#### [Request]
Pull out each line of the records that contains the word "value".

#### [Task inputs]

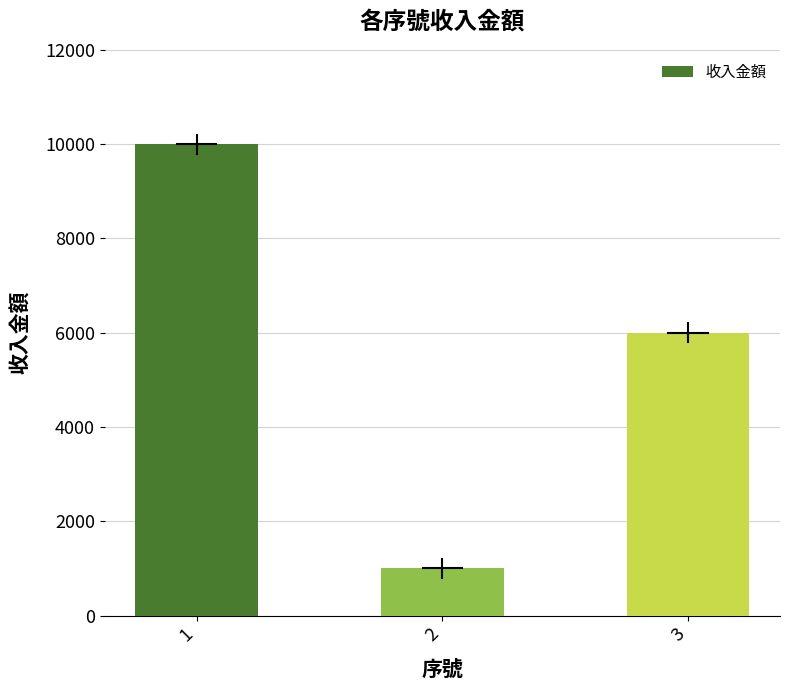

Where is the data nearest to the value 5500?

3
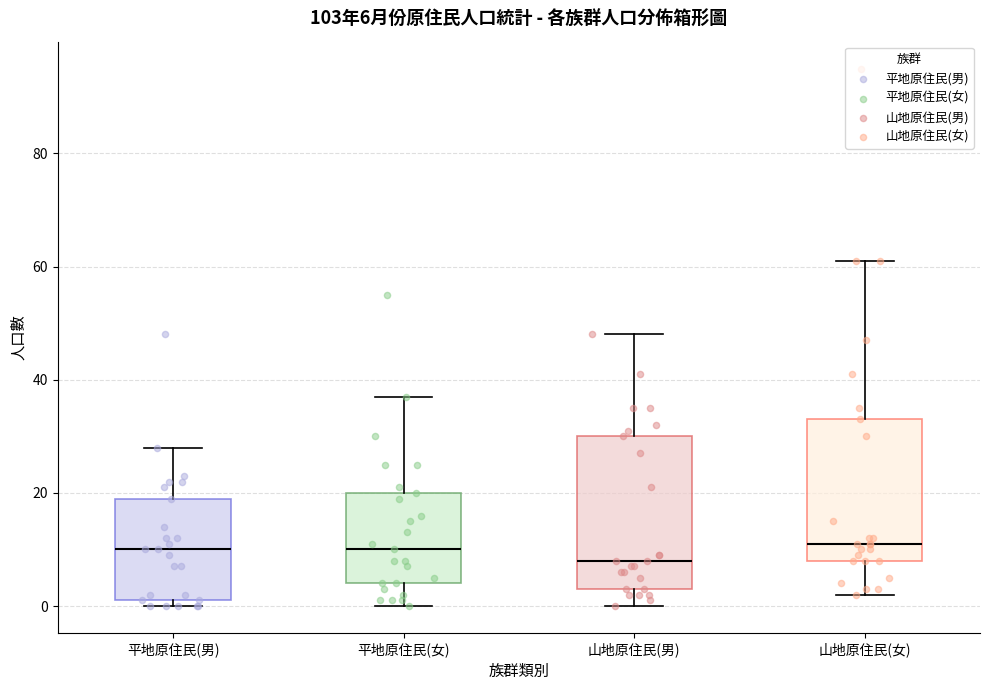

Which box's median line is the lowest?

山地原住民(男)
---
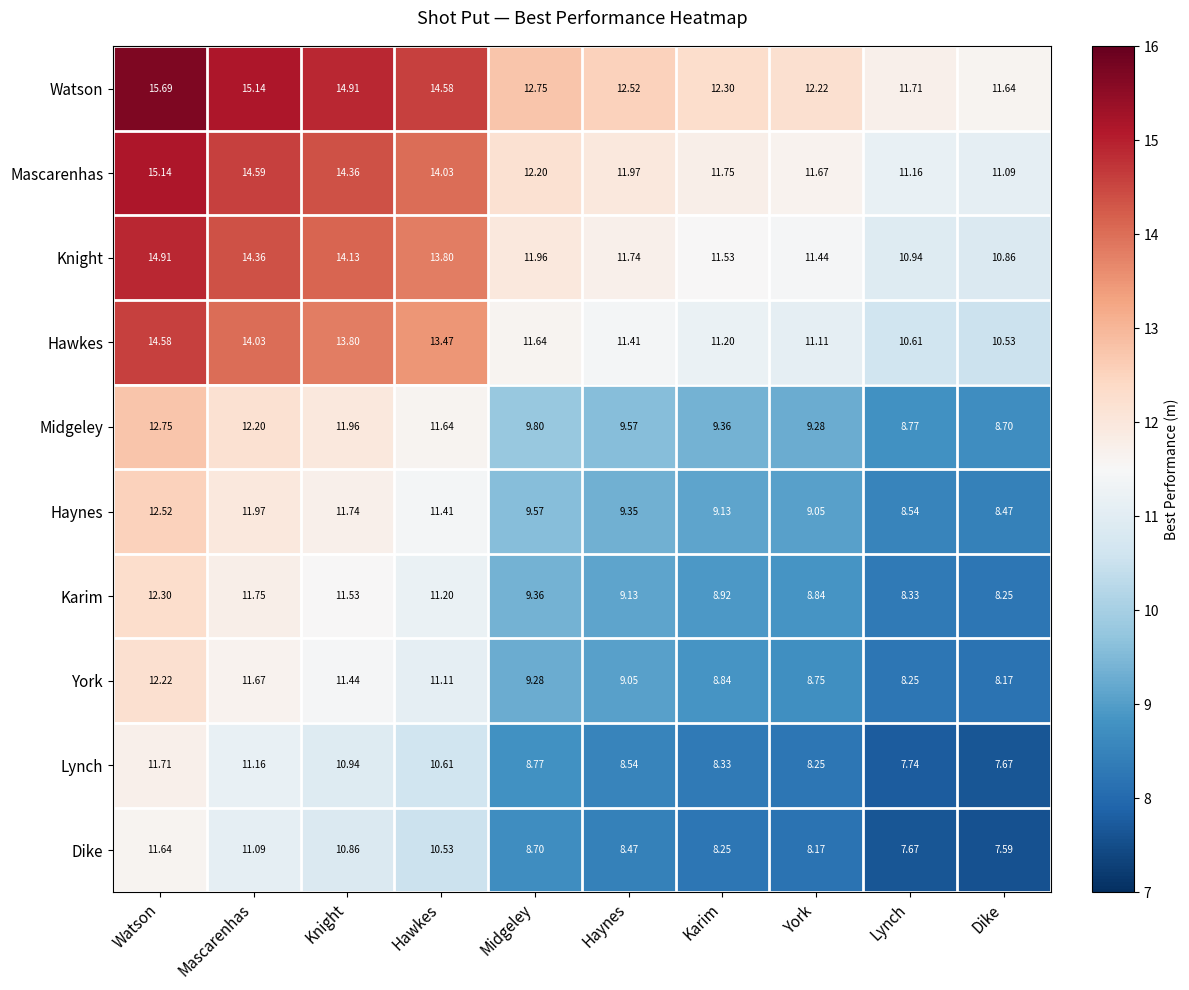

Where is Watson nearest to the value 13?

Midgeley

#### [Response to the exercise]
Where is the data nearest to the value 5500?
Where is Watson nearest to the value 13?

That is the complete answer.